Mouvement populaire en Haïti : une diaspora mitigée face au « Bwa kale »
Radio-Canada
Depuis plus d’une semaine, à Port-au-Prince, plusieurs membres de la population haïtienne se sont regroupés en tant que vigiles de quartier. Ils assurent la sécurité et exécutent de présumés adhérents de gangs armés. En Ontario, des personnes d’origine haïtienne expriment leur inquiétude face à ces mises à mort.
Le mouvement dénommé Bwa kale a pris naissance dans un quartier de la capitale haïtienne où de présumés bandits ont été lynchés et brûlés par une foule en colère. Plusieurs vidéos de ces scènes circulent sur les réseaux sociaux et alimentent les échanges.

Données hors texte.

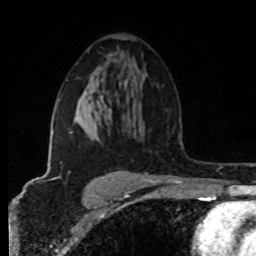
Breast MRI (dynamic contrast-enhanced), one axial slice; position 51 of 80 along the scan axis; cropped to one breast; dynamic contrast-enhanced series, time point 2 of 8 at this slice position (early post-contrast); 1.5 T; TE 4.2 ms, TR 7 ms; 2 mm slice thickness; 256 × 256 image matrix, field of view 160 × 160 mm. Female patient.
Structures marked on this image (semi-automatically segmented with operator editing):
- enhancing-tissue mask used for the functional tumour volume (all voxels passing the contrast-enhancement thresholds inside the analysis volume; usually the tumour): box from (x=51, y=99) to (x=140, y=175) px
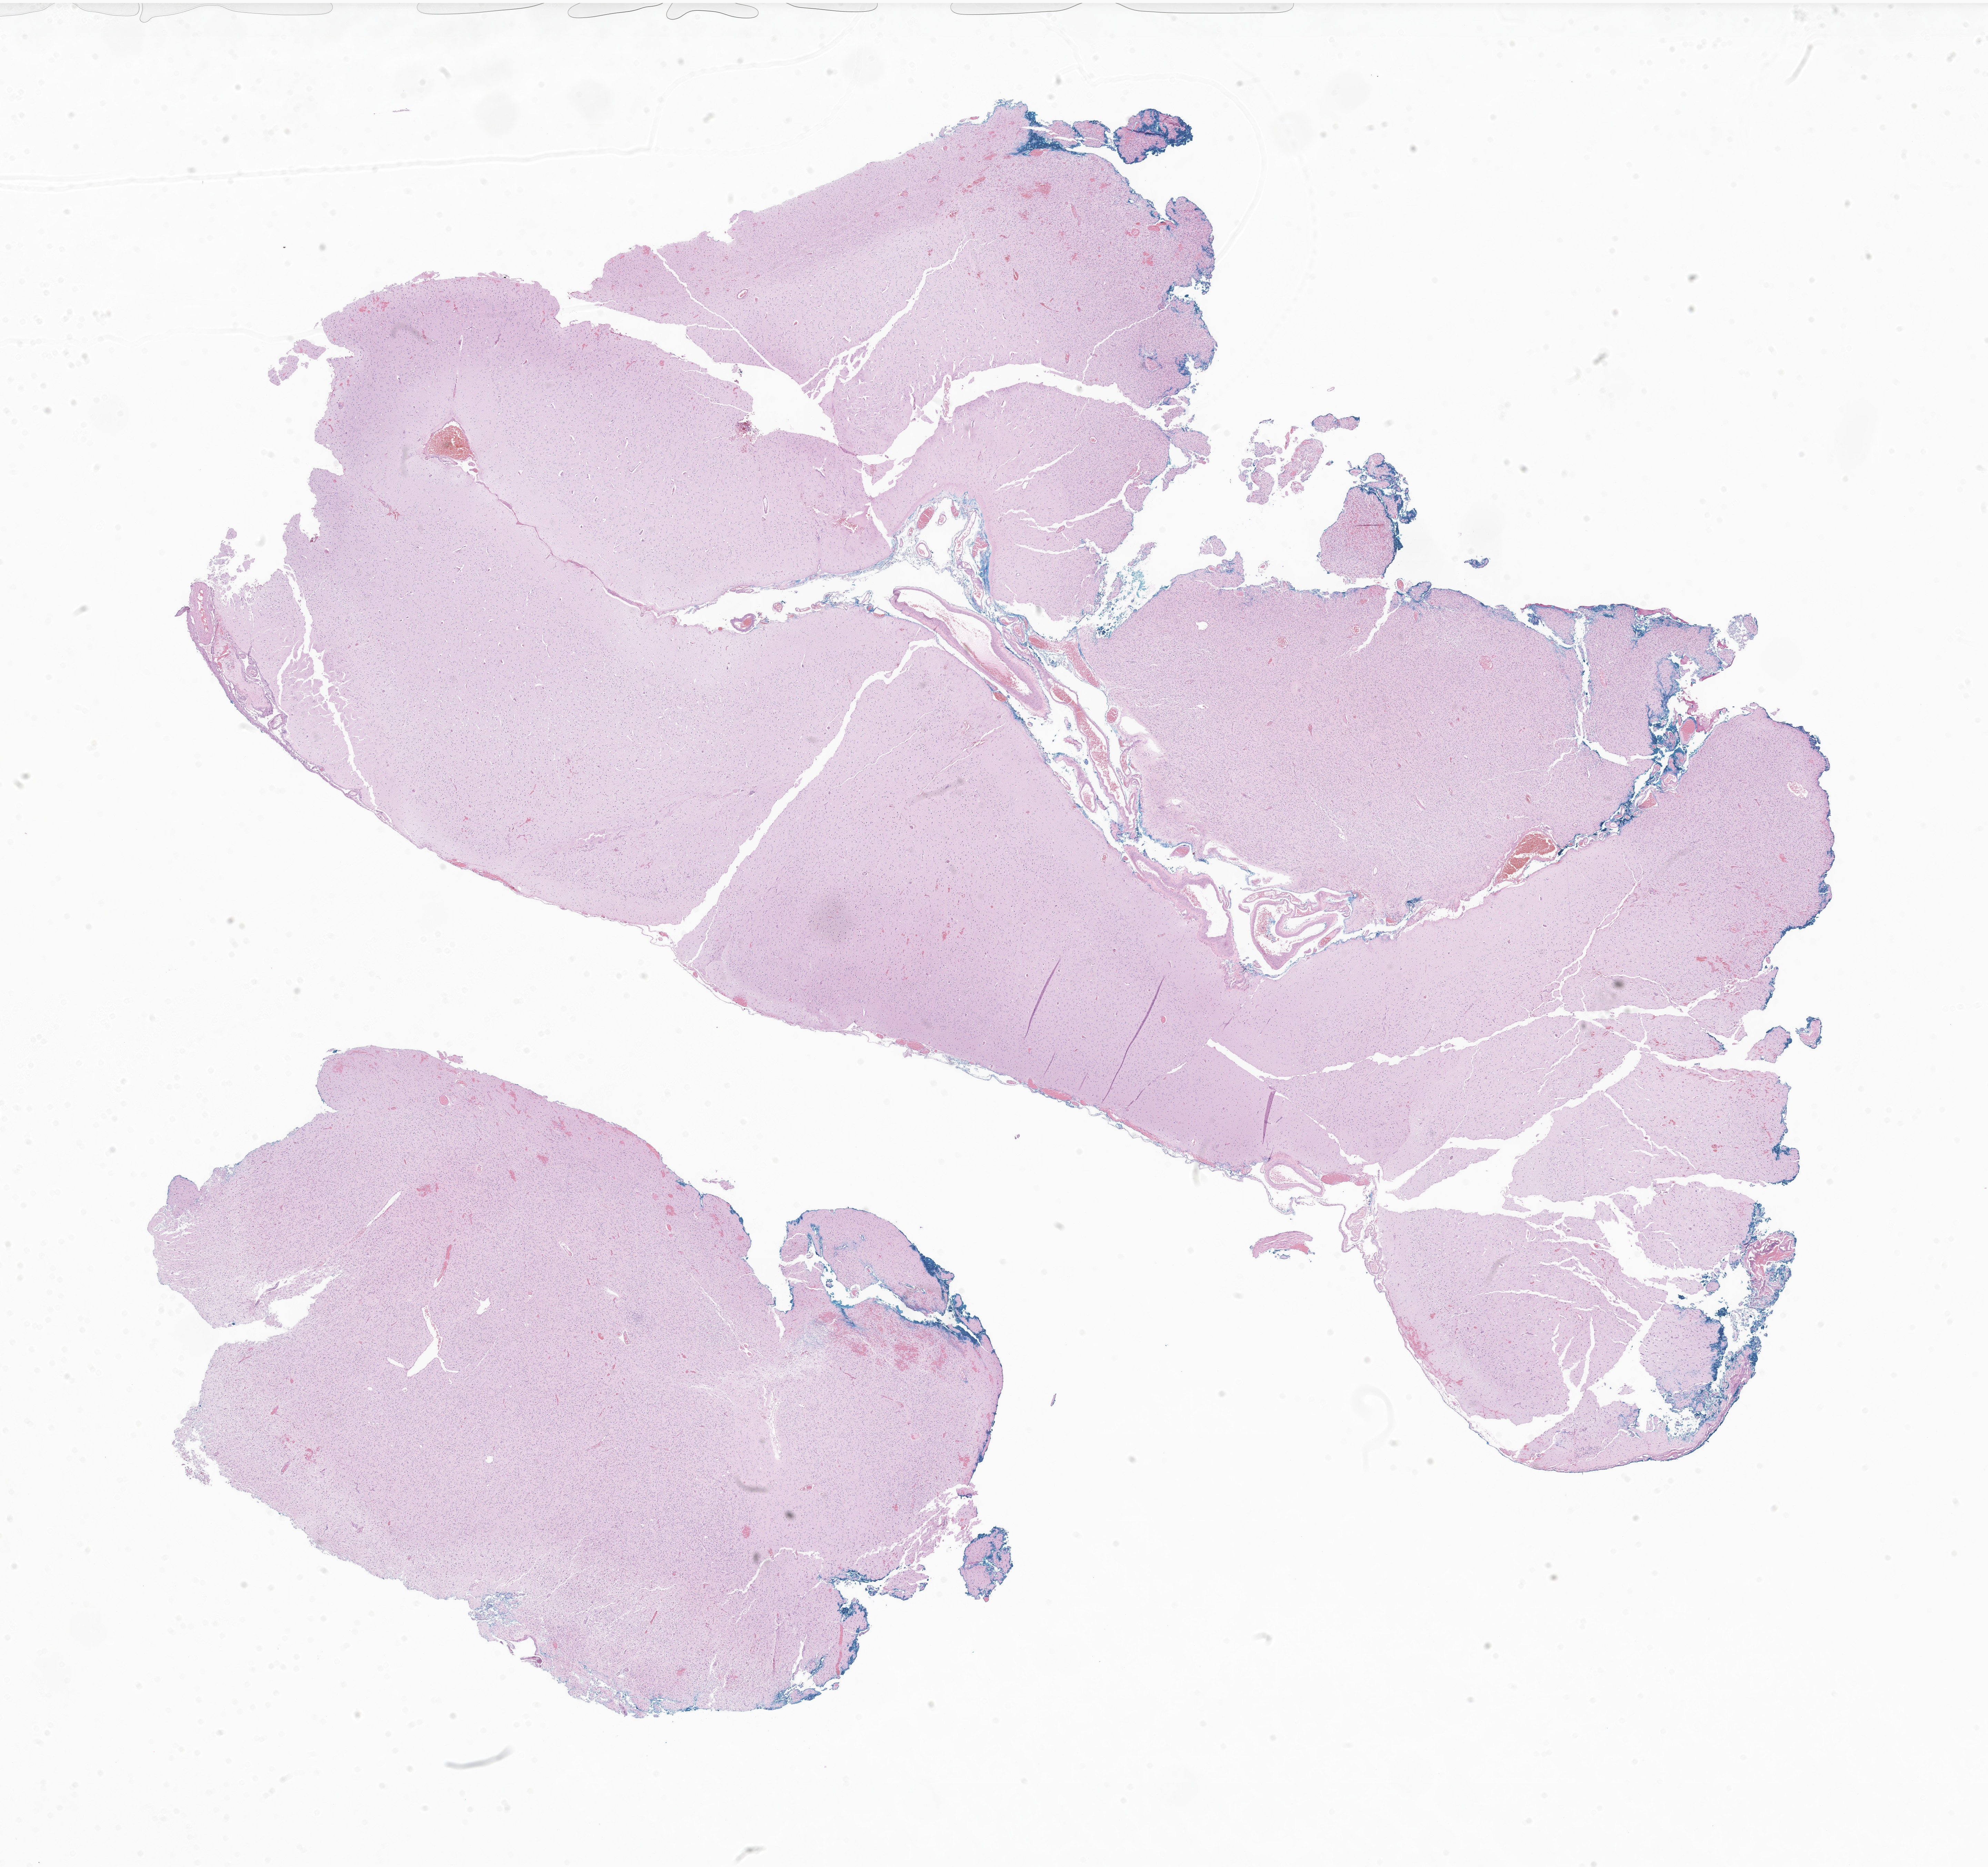
Digitized haematoxylin and eosin-stained section of tumor tissue from the temporal lobe — whole scanned area (about 24.3 x 22.8 mm) shown as a low-resolution overview, formalin-fixed paraffin-embedded section. Patient: female, age 178 months (14 years 10 months).
Diagnosis: Dysembryoplastic neuroepithelial tumor.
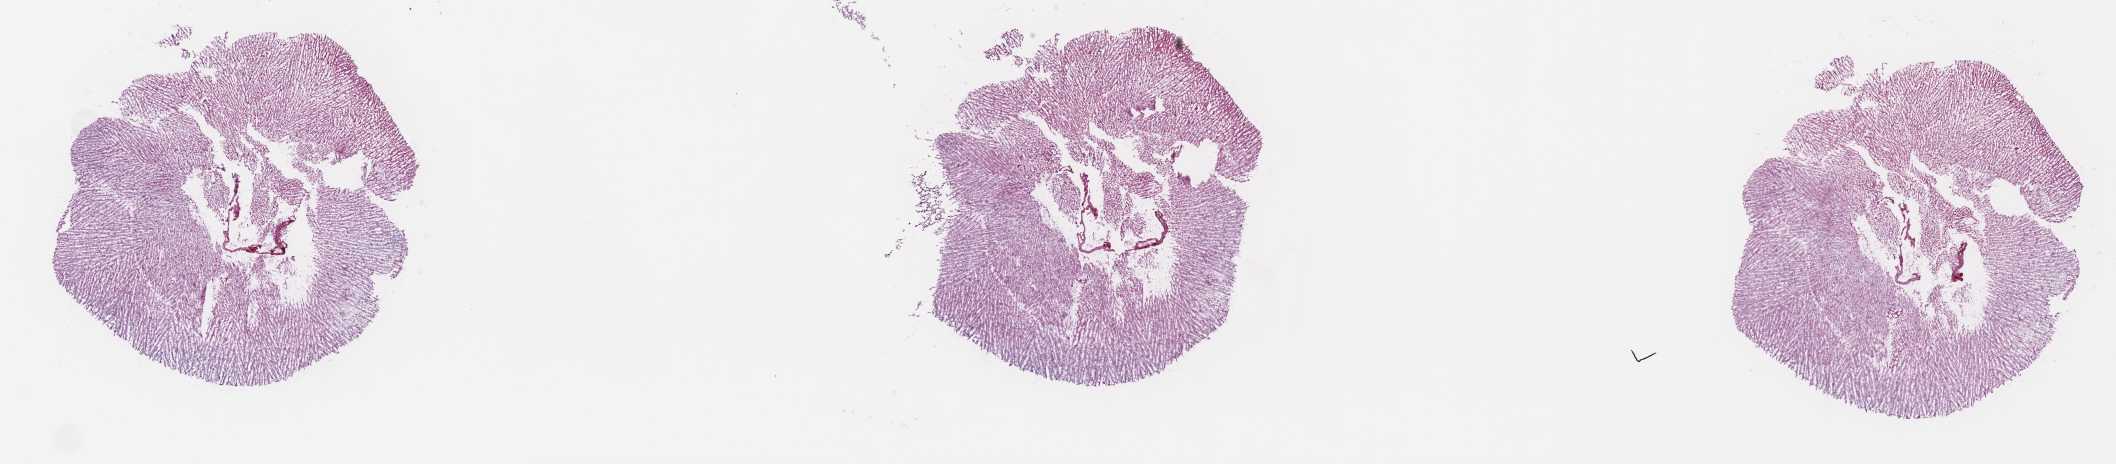
H&E whole-slide image, low-resolution overview of the scanned area, about 34.2 x 7.5 mm, frozen section, brain, primary tumour sample. Male, age 30 years at initial diagnosis. Histologic grade: G3 (poorly differentiated). Slide review estimates, as recorded: tumour cells 40%, tumour nuclei 90%, normal cells 10%, stromal cells 50%, necrosis 0%. Inflammatory infiltration, as recorded: lymphocyte infiltration 0%, monocyte infiltration 0%, neutrophil infiltration 0%.
Diagnosis: Astrocytoma, anaplastic (cerebrum).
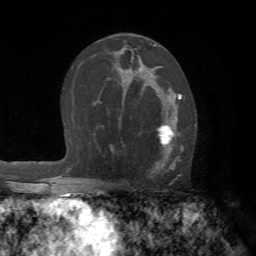
Breast MRI (dynamic contrast-enhanced), one axial slice. Position 42 of 72 along the scan axis. Cropped to one breast. Dynamic contrast-enhanced series, time point 2 of 7 at this slice position (early post-contrast). 1.5 T. TE 4.2 ms, TR 8.7 ms. 2.2 mm slice thickness. 256 × 256 image matrix, field of view 180 × 180 mm. Female patient.
Outlined on this slice (semi-automatic segmentation, software-assisted and operator-edited):
- enhancing-tissue mask used for the functional tumour volume (all voxels passing the contrast-enhancement thresholds inside the analysis volume; usually the tumour): bounding box (x1, y1, x2, y2) in pixels: (141, 88, 182, 173)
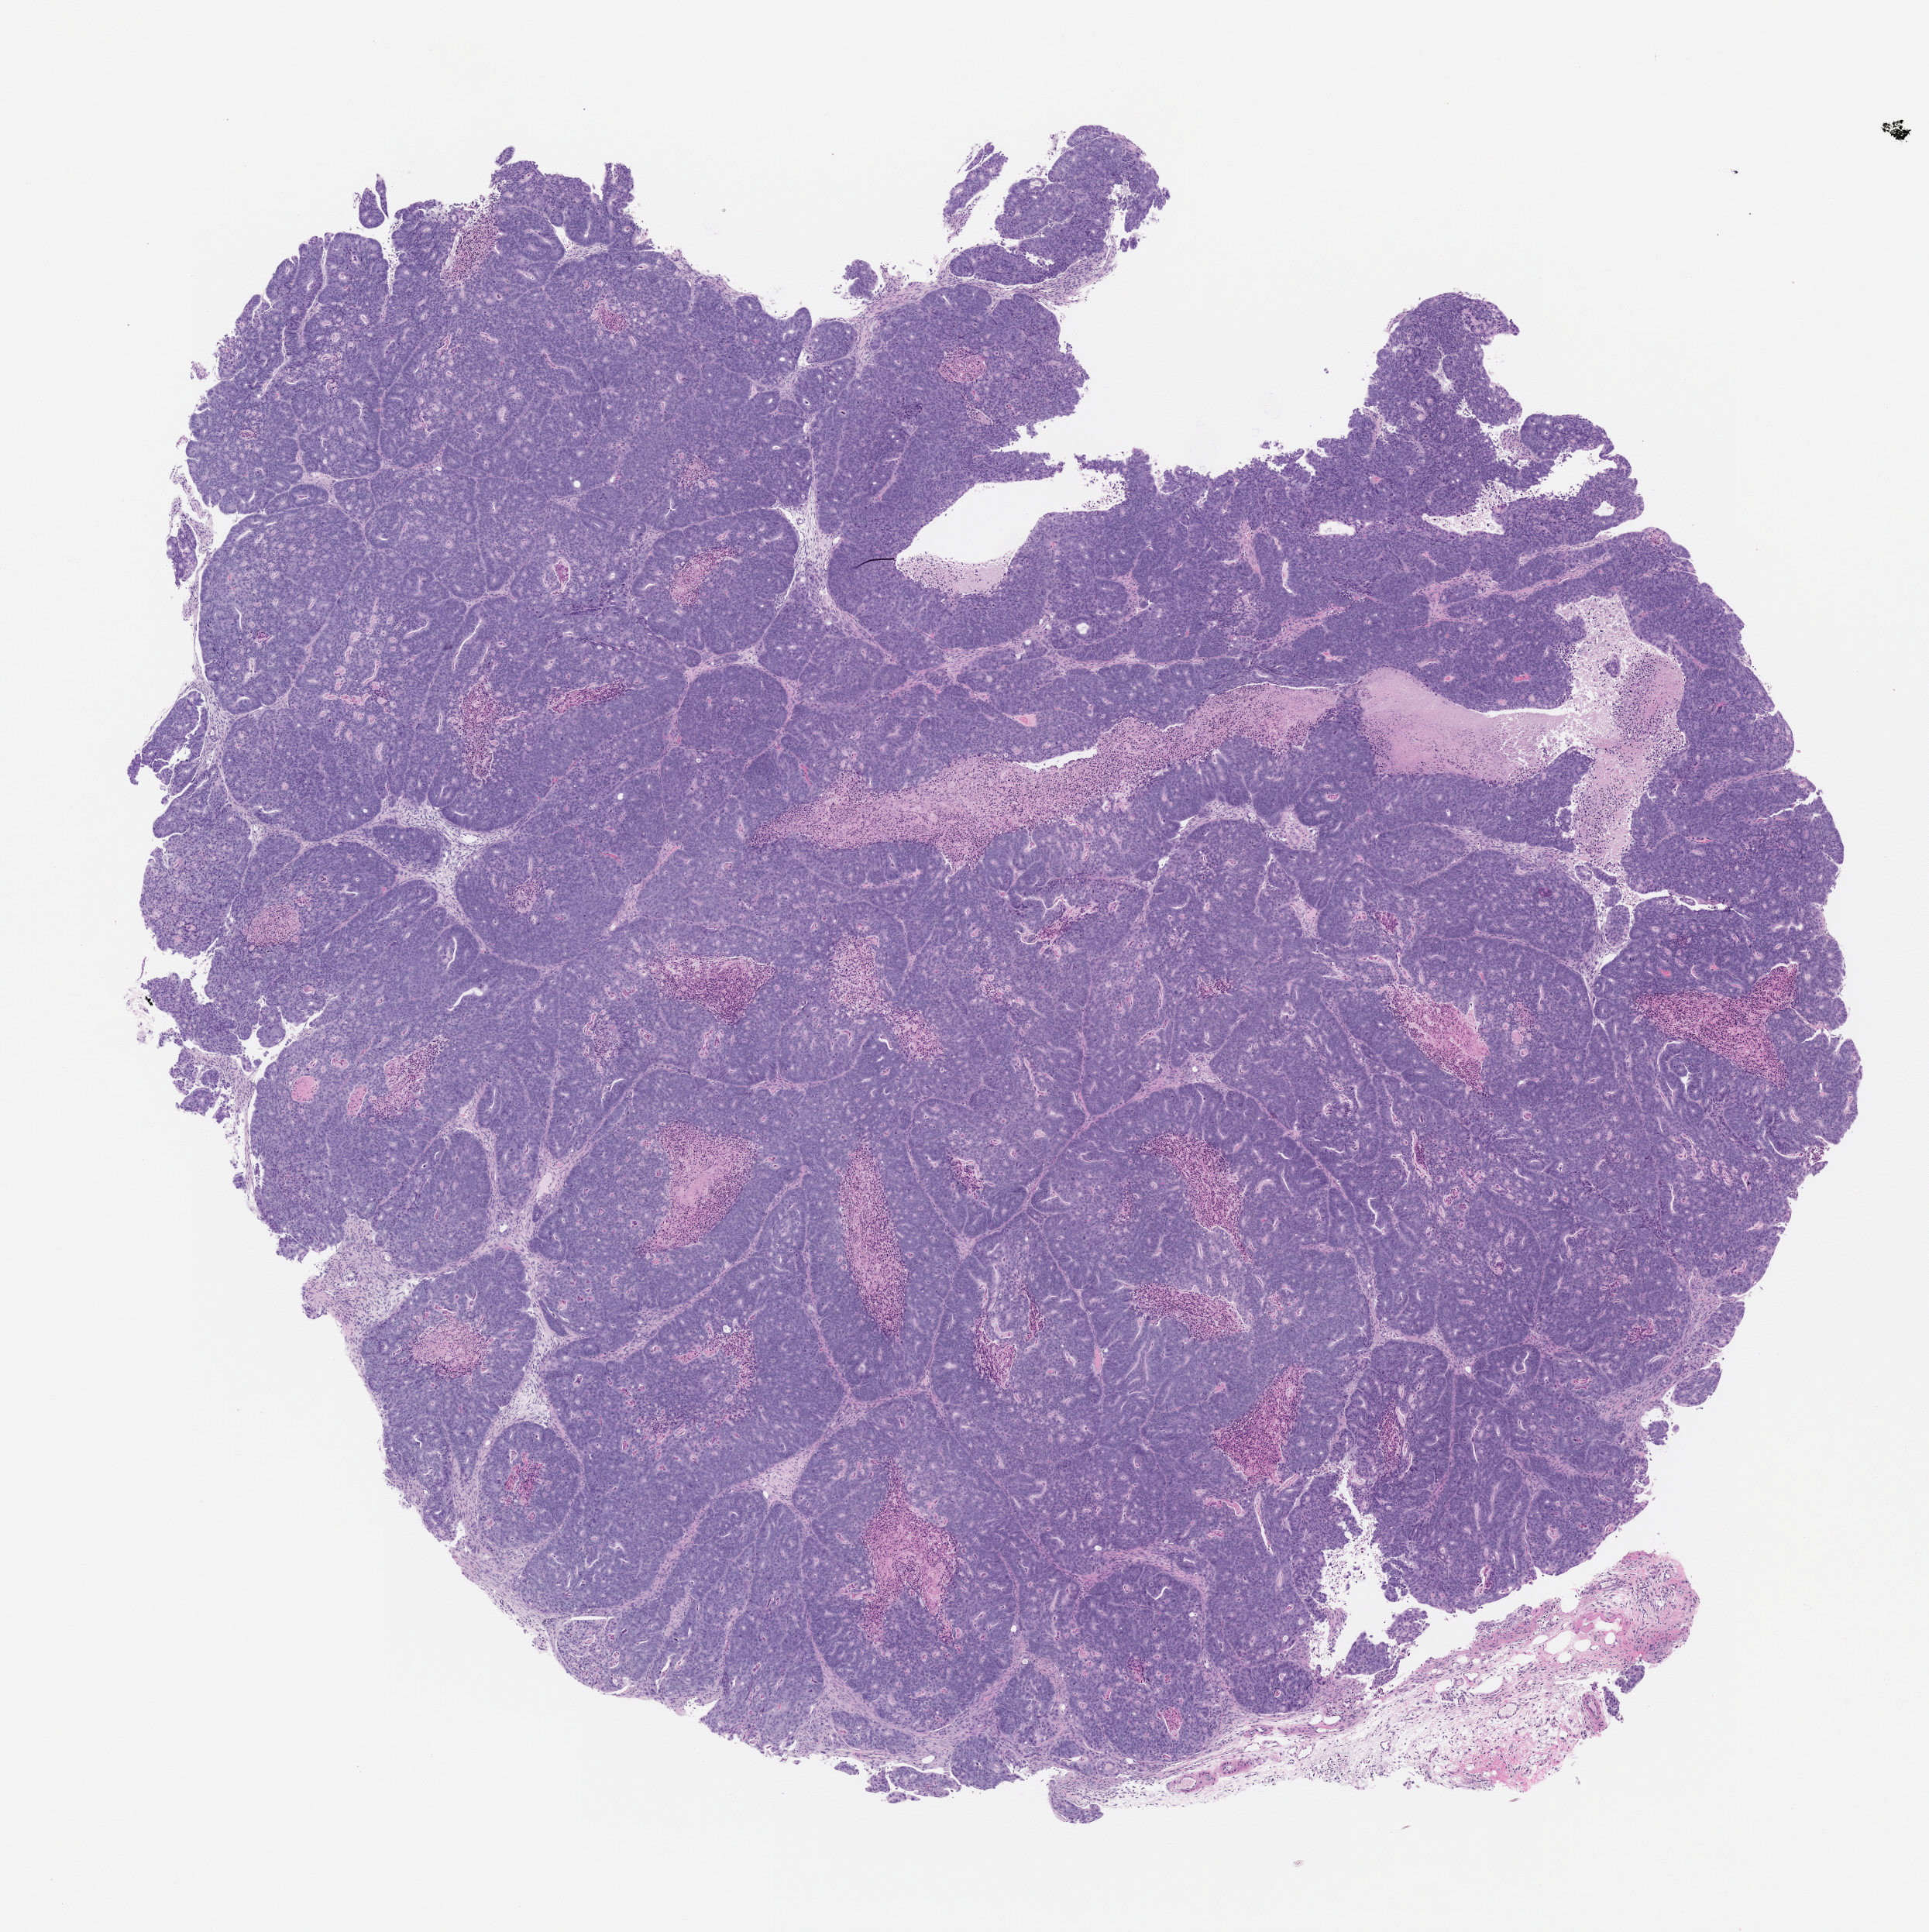
Whole-slide image, hematoxylin and eosin (H&E): patient-derived xenograft (human tumor grown in a mouse), passage 2, whole scanned area (about 10.0 x 10.0 mm) shown as a low-resolution overview, formalin-fixed, paraffin-embedded (FFPE) tissue, tumor site category: colon.
Originating patient diagnosis: Colon Adenocarcinoma.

Cela ne va pas résoudre la situation, affirme d’emblée Émilio François, un résident d’Oshawa, à l’ouest de Toronto. L’homme d’affaires a toutefois du mal à s’opposer aux réactions populaires. C’est difficile d’être pour ou contre parce que la population [haïtienne] est à bout de souffle, dit-il. Il réclame tout de même la fin de ces agitations. Il faut que l’État freine l’hémorragie de ce mouvement, renchérit-il.
Joël Étienne est d’origine haïtienne. Il sympathise aussi avec la population. Je suis de tout cœur avec elle, mais il est extrêmement difficile de savoir qui est bon ou mauvais, conçoit-il.
De son côté, l’ottavien Gaspard Dorélien est à la fois pour et contre ce mouvement. C’est une réponse adéquate du peuple par rapport à ce qu’il subit, croit-il. Cependant, j’ai vu des images d’une monstruosité insoutenable, dénonce-t-il.
« La police ne peut rien. Les gouvernements internationaux ne veulent pas nous aider. Le peuple n’a pas d’autre choix… Même si ces gangs étaient jugés et condamnés, on n’a pas la garantie qu’ils resteraient en prison. »
Émilio François rappelle que par le passé, des faits similaires se sont produits en Haïti. Quand Jean Claude Duvalier a perdu le pouvoir, le peuple s’est vengé contre les macoutes, évoque-t-il. Les tontons macoutes étaient la milice du régime des Duvaliers.
Ils en ont tué beaucoup et des innocents ont aussi perdu la vie, dit-il. C’est justement la condamnation d’innocents qui inquiète l'inquiète. Émilio François se réjouit toutefois que les cas de signalements de kidnappings soient presque inexistants depuis le soulèvement populaire des quartiers.
Il s’inquiète aussi des répercussions : Mon père a 86 ans, il ne peut pas courir. Si des bandits contre-attaquent dans les quartiers, il va mourir, craint-il.